Photo/Illutration A display in Tokyo shows the Japanese currency trading at 156 yen against the dollar at one point on April 26. (Kohei Higashitani)

The Bank of Japan decided to maintain its current monetary policy after a two-day meeting on April 26, sending the Japanese currency to a fresh low in 34 years.

The central bank will continue to guide the uncollateralized overnight call rate--the rate commercial banks charge on loans to each other and the target for its money market operations--to a range of between 0.0 and 0.1 percent.

The BOJ decision spurred investors to sell the yen and buy the dollar on expectations that interest rate gaps between Japan and the United States are unlikely to narrow anytime soon.

The Japanese currency touched 156 yen against the dollar, its weakest level since 1990, during Tokyo foreign exchange trading on April 26.

Later in the day, BOJ Governor Kazuo Ueda told a news conference, “We concluded that the yen’s depreciation has not made a significant impact on the underlying inflation rate so far.”

He said the effects of a weak yen are generally short-lived, but added that the central bank will continue to carefully monitor the situation to see if a change in monetary policy is necessary to respond to the decline in the yen’s value.

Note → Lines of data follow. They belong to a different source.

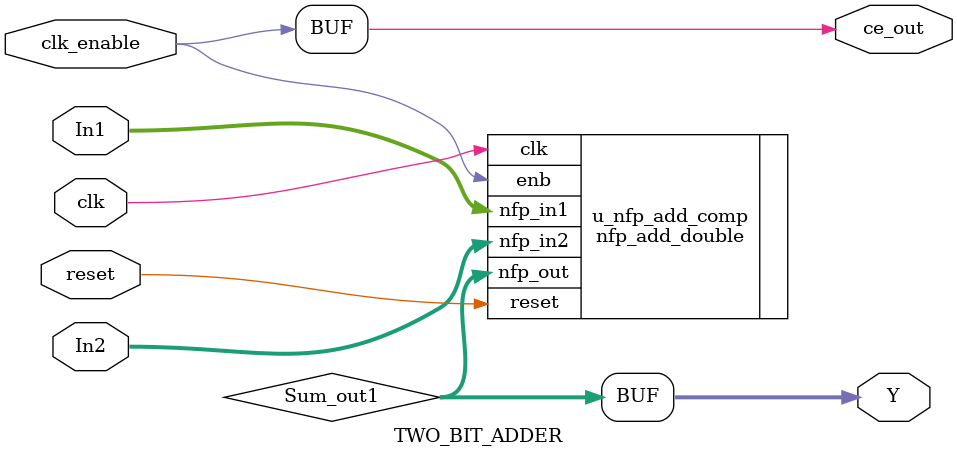
<source format=v>



`timescale 1 ns / 1 ns

module TWO_BIT_ADDER
          (clk,
           reset,
           clk_enable,
           In1,
           In2,
           ce_out,
           Y);


  input   clk;
  input   reset;
  input   clk_enable;
  input   [63:0] In1;  // double
  input   [63:0] In2;  // double
  output  ce_out;
  output  [63:0] Y;  // double


  wire [63:0] Sum_out1;  // ufix64


  nfp_add_double u_nfp_add_comp (.clk(clk),
                                 .reset(reset),
                                 .enb(clk_enable),
                                 .nfp_in1(In1),  // double
                                 .nfp_in2(In2),  // double
                                 .nfp_out(Sum_out1)  // double
                                 );

  assign ce_out = clk_enable;

  assign Y = Sum_out1;

endmodule  // TWO_BIT_ADDER


</source>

The yen slipped further to 156.80 yen against the greenback during Ueda’s news conference because Ueda did not say anything definitively to warn against the currency’s weakening.

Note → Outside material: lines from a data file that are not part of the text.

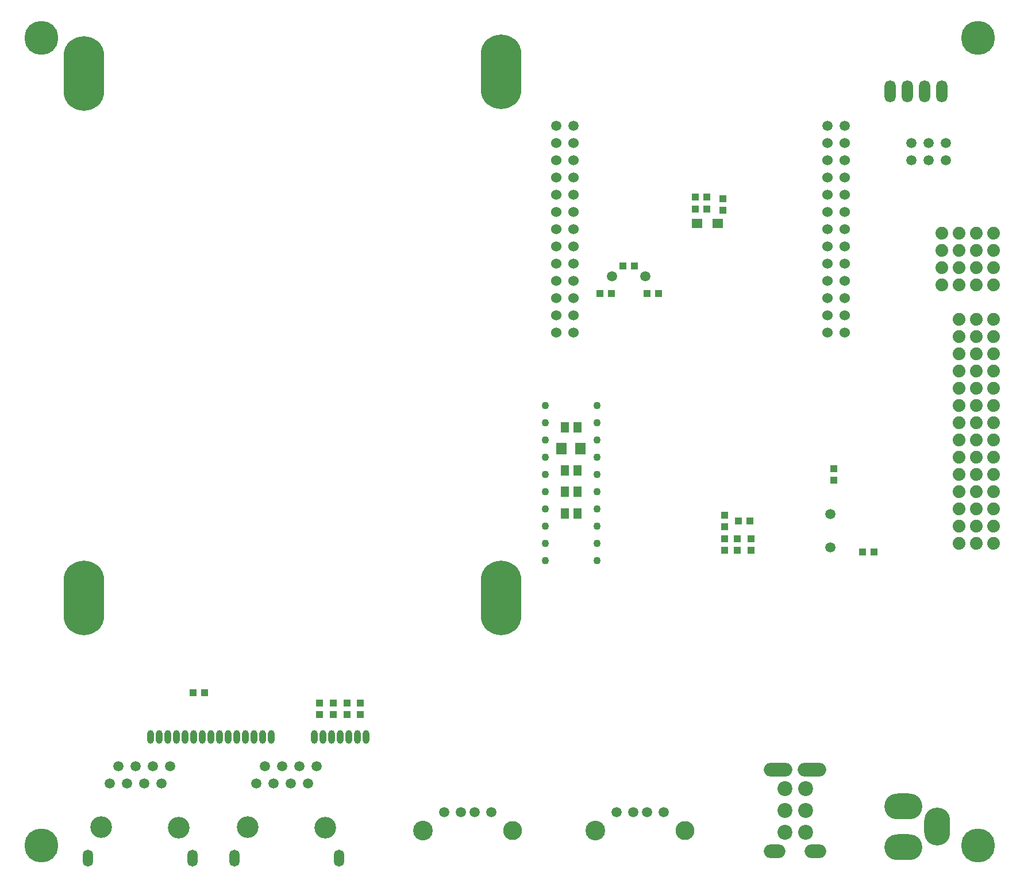
<source format=gbp>
G04 (created by PCBNEW (2013-03-19 BZR 4004)-stable) date 2015/1/4 17:53:05*
%MOIN*%
G04 Gerber Fmt 3.4, Leading zero omitted, Abs format*
%FSLAX34Y34*%
G01*
G70*
G90*
G04 APERTURE LIST*
%ADD10C,0*%
%ADD11O,0.0393701X0.0787402*%
%ADD12R,0.0629X0.0708*%
%ADD13R,0.0511X0.059*%
%ADD14O,0.15X0.22*%
%ADD15O,0.22X0.15*%
%ADD16C,0.19685*%
%ADD17C,0.06*%
%ADD18C,0.0593*%
%ADD19C,0.0433071*%
%ADD20R,0.0433X0.0393*%
%ADD21R,0.0393X0.0433*%
%ADD22C,0.0591*%
%ADD23R,0.0629X0.0551*%
%ADD24C,0.074*%
%ADD25C,0.114173*%
%ADD26C,0.110236*%
%ADD27O,0.0645X0.129*%
%ADD28O,0.23622X0.433071*%
%ADD29C,0.0866142*%
%ADD30O,0.125984X0.0787402*%
%ADD31O,0.165354X0.0787402*%
%ADD32C,0.125984*%
%ADD33O,0.0590551X0.0984252*%
G04 APERTURE END LIST*
G54D10*
G54D11*
X45620Y-70472D03*
X45120Y-70472D03*
X44620Y-70472D03*
X44120Y-70472D03*
X43620Y-70472D03*
X43120Y-70472D03*
X42620Y-70472D03*
X40120Y-70472D03*
X39620Y-70472D03*
X39120Y-70472D03*
X38620Y-70472D03*
X38120Y-70472D03*
X37620Y-70472D03*
X37120Y-70472D03*
X36620Y-70472D03*
X36120Y-70472D03*
X35620Y-70472D03*
X35120Y-70472D03*
X34620Y-70472D03*
X34120Y-70472D03*
X33620Y-70472D03*
X33120Y-70472D03*
G54D12*
X56949Y-53750D03*
X58051Y-53750D03*
G54D13*
X57874Y-55000D03*
X57126Y-55000D03*
G54D14*
X78750Y-75680D03*
G54D15*
X76780Y-74500D03*
X76780Y-76860D03*
G54D16*
X81102Y-76771D03*
X26771Y-76771D03*
X81102Y-29921D03*
G54D17*
X57631Y-47001D03*
X56631Y-47001D03*
X57631Y-46001D03*
X56631Y-46001D03*
X57631Y-45001D03*
X56631Y-45001D03*
X57631Y-44001D03*
X56631Y-44001D03*
X57631Y-43001D03*
X56631Y-43001D03*
X57631Y-42001D03*
X56631Y-42001D03*
X57631Y-41001D03*
X56631Y-41001D03*
X57631Y-40001D03*
X56631Y-40001D03*
X57631Y-39001D03*
X56631Y-39001D03*
X57631Y-38001D03*
X56631Y-38001D03*
X57631Y-37001D03*
X56631Y-37001D03*
X57631Y-36001D03*
X56631Y-36001D03*
G54D18*
X57631Y-35001D03*
X56631Y-35001D03*
G54D17*
X73379Y-47001D03*
X72379Y-47001D03*
X73379Y-46001D03*
X72379Y-46001D03*
X73379Y-45001D03*
X72379Y-45001D03*
X73379Y-44001D03*
X72379Y-44001D03*
X73379Y-43001D03*
X72379Y-43001D03*
X73379Y-42001D03*
X72379Y-42001D03*
X73379Y-41001D03*
X72379Y-41001D03*
X73379Y-40001D03*
X72379Y-40001D03*
X73379Y-39001D03*
X72379Y-39001D03*
X73379Y-38001D03*
X72379Y-38001D03*
X73379Y-37001D03*
X72379Y-37001D03*
X73379Y-36001D03*
X72379Y-36001D03*
G54D18*
X73379Y-35001D03*
X72379Y-35001D03*
G54D19*
X59000Y-60250D03*
X59000Y-59250D03*
X59000Y-58250D03*
X59000Y-57250D03*
X59000Y-56250D03*
X59000Y-55250D03*
X59000Y-54250D03*
X59000Y-53250D03*
X59000Y-52250D03*
X59000Y-51250D03*
X56000Y-51250D03*
X56000Y-52250D03*
X56000Y-53250D03*
X56000Y-54250D03*
X56000Y-55250D03*
X56000Y-56250D03*
X56000Y-57250D03*
X56000Y-58250D03*
X56000Y-59250D03*
X56000Y-60250D03*
G54D13*
X57126Y-57500D03*
X57874Y-57500D03*
X57126Y-56250D03*
X57874Y-56250D03*
X57126Y-52500D03*
X57874Y-52500D03*
G54D20*
X66302Y-39245D03*
X66302Y-39913D03*
G54D21*
X61184Y-43150D03*
X60516Y-43150D03*
G54D22*
X59887Y-43726D03*
X61809Y-43726D03*
G54D23*
X64812Y-40679D03*
X65992Y-40679D03*
G54D21*
X45280Y-68511D03*
X45280Y-69179D03*
X44492Y-68511D03*
X44492Y-69179D03*
X43705Y-68511D03*
X43705Y-69179D03*
X42918Y-68511D03*
X42918Y-69179D03*
G54D20*
X36234Y-67900D03*
X35566Y-67900D03*
X64718Y-39129D03*
X65386Y-39129D03*
X64718Y-39829D03*
X65386Y-39829D03*
X61916Y-44750D03*
X62584Y-44750D03*
G54D21*
X72750Y-55584D03*
X72750Y-54916D03*
G54D20*
X67881Y-57954D03*
X67213Y-57954D03*
G54D21*
X66397Y-58288D03*
X66397Y-57620D03*
X67147Y-59638D03*
X67147Y-58970D03*
X67947Y-58970D03*
X67947Y-59638D03*
X66397Y-58970D03*
X66397Y-59638D03*
G54D20*
X74416Y-59750D03*
X75084Y-59750D03*
X59834Y-44750D03*
X59166Y-44750D03*
G54D24*
X82000Y-50250D03*
X81000Y-50250D03*
X80000Y-50250D03*
X82000Y-49250D03*
X81000Y-49250D03*
X80000Y-49250D03*
X82000Y-54250D03*
X81000Y-54250D03*
X80000Y-54250D03*
X82000Y-51250D03*
X81000Y-51250D03*
X80000Y-51250D03*
X82000Y-48250D03*
X81000Y-48250D03*
X80000Y-48250D03*
X82000Y-52250D03*
X81000Y-52250D03*
X80000Y-52250D03*
X82000Y-53250D03*
X81000Y-53250D03*
X80000Y-53250D03*
X82000Y-55250D03*
X81000Y-55250D03*
X80000Y-55250D03*
X82000Y-59250D03*
X81000Y-59250D03*
X80000Y-59250D03*
X82000Y-46250D03*
X81000Y-46250D03*
X80000Y-46250D03*
X82000Y-47250D03*
X81000Y-47250D03*
X80000Y-47250D03*
G54D18*
X61106Y-74856D03*
X61893Y-74856D03*
X62877Y-74856D03*
X60122Y-74856D03*
G54D25*
X58901Y-75919D03*
G54D26*
X64098Y-75919D03*
G54D18*
X51106Y-74856D03*
X51893Y-74856D03*
X52877Y-74856D03*
X50122Y-74856D03*
G54D25*
X48901Y-75919D03*
G54D26*
X54098Y-75919D03*
G54D27*
X76000Y-33000D03*
X77000Y-33000D03*
X78000Y-33000D03*
X79000Y-33000D03*
G54D16*
X26771Y-29921D03*
G54D28*
X53444Y-31889D03*
X29232Y-31988D03*
X53444Y-62401D03*
X29232Y-62401D03*
G54D24*
X82000Y-42250D03*
X81000Y-42250D03*
X80000Y-42250D03*
X79000Y-42250D03*
X82000Y-41250D03*
X81000Y-41250D03*
X80000Y-41250D03*
X79000Y-41250D03*
X82000Y-43250D03*
X81000Y-43250D03*
X80000Y-43250D03*
X79000Y-43250D03*
X79000Y-44250D03*
X80000Y-44250D03*
X81000Y-44250D03*
X82000Y-44250D03*
X82000Y-58250D03*
X81000Y-58250D03*
X80000Y-58250D03*
X82000Y-57250D03*
X81000Y-57250D03*
X80000Y-57250D03*
X82000Y-56250D03*
X81000Y-56250D03*
X80000Y-56250D03*
G54D29*
X71090Y-76009D03*
X69909Y-76009D03*
X71090Y-74750D03*
X69909Y-74750D03*
X71090Y-73490D03*
X69909Y-73490D03*
G54D30*
X69318Y-77112D03*
X71681Y-77112D03*
G54D31*
X71484Y-72387D03*
X69515Y-72387D03*
G54D18*
X77250Y-37000D03*
X77250Y-36000D03*
X78250Y-37000D03*
X78250Y-36000D03*
X79250Y-37000D03*
X79250Y-36000D03*
G54D22*
X72550Y-57539D03*
X72550Y-59461D03*
G54D18*
X40750Y-72181D03*
X41250Y-73181D03*
X42250Y-73181D03*
X42750Y-72181D03*
X41750Y-72181D03*
X39250Y-73181D03*
X39750Y-72181D03*
X40250Y-73181D03*
G54D32*
X38755Y-75710D03*
X43244Y-75750D03*
G54D33*
X44031Y-77521D03*
X37968Y-77521D03*
G54D18*
X32250Y-72181D03*
X32750Y-73181D03*
X33750Y-73181D03*
X34250Y-72181D03*
X33250Y-72181D03*
X30750Y-73181D03*
X31250Y-72181D03*
X31750Y-73181D03*
G54D32*
X30255Y-75710D03*
X34744Y-75750D03*
G54D33*
X35531Y-77521D03*
X29468Y-77521D03*
M02*

</source>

In March, the BOJ ended its negative interest rate policy and raised rates for the first time in 17 years in a historic shift from its ultra-loose monetary policy that was in place for 11 years.

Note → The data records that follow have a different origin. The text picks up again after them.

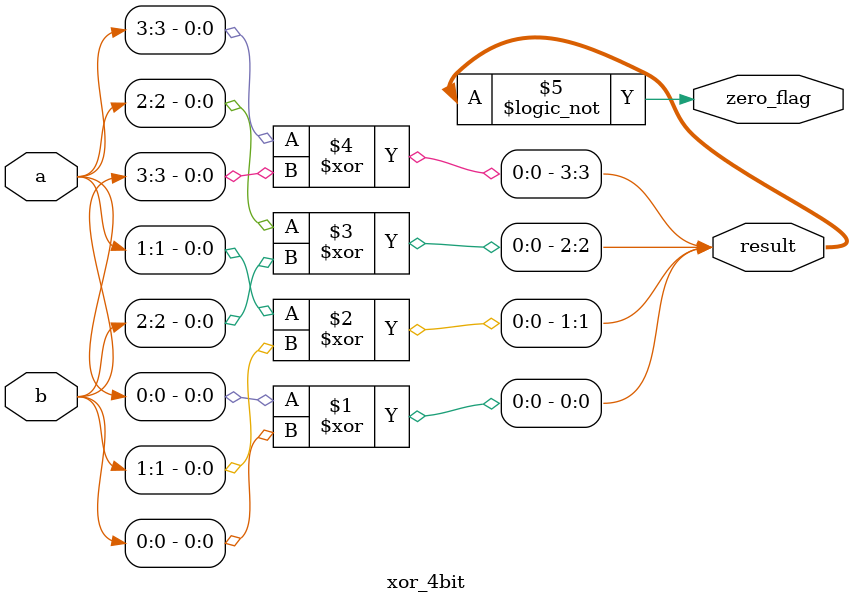
<source format=sv>
module xor_4bit(
  input logic [3:0] a,
  input logic [3:0] b,
  output logic [3:0] result,
  output logic zero_flag
);

	assign result[0] = a[0] ^ b[0];
  assign result[1] = a[1] ^ b[1];
  assign result[2] = a[2] ^ b[2];
  assign result[3] = a[3] ^ b[3];

  // Set flags
  assign zero_flag = (result == 4'b0000);

endmodule
</source>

Ueda has said the central bank will consider an additional hike if the probability of achieving its price stability target of 2 percent increases.

The Outlook for Economic Activity and Prices, the BOJ’s quarterly report released April 26, showed that the inflation rate is expected to be around 2 percent for five consecutive years through fiscal 2026.

The report said the consumer price index is expected to increase 1.9 percent in fiscal 2026, providing the BOJ’s first projection for the year that begins April 2026.

The latest report also revised up the forecasts for fiscal 2024 and fiscal 2025 to 2.8 percent and 1.9 percent, respectively, from the previous report.

Ueda told the news conference, “The virtuous cycle between wages and prices has continued to strengthen.”

But he declined to say when an additional interest rate hike is expected.

“We will make a comprehensive decision by carefully looking at various information,” Ueda said.

In recent weeks, investors have remained on edge over a possible foreign exchange market intervention to prop up the Japanese currency.

In September 2022, the Finance Ministry and the BOJ intervened in the market when the yen fell to 145.90 yen against the dollar, marking Japan’s first dollar-selling, yen-buying intervention in 24 years.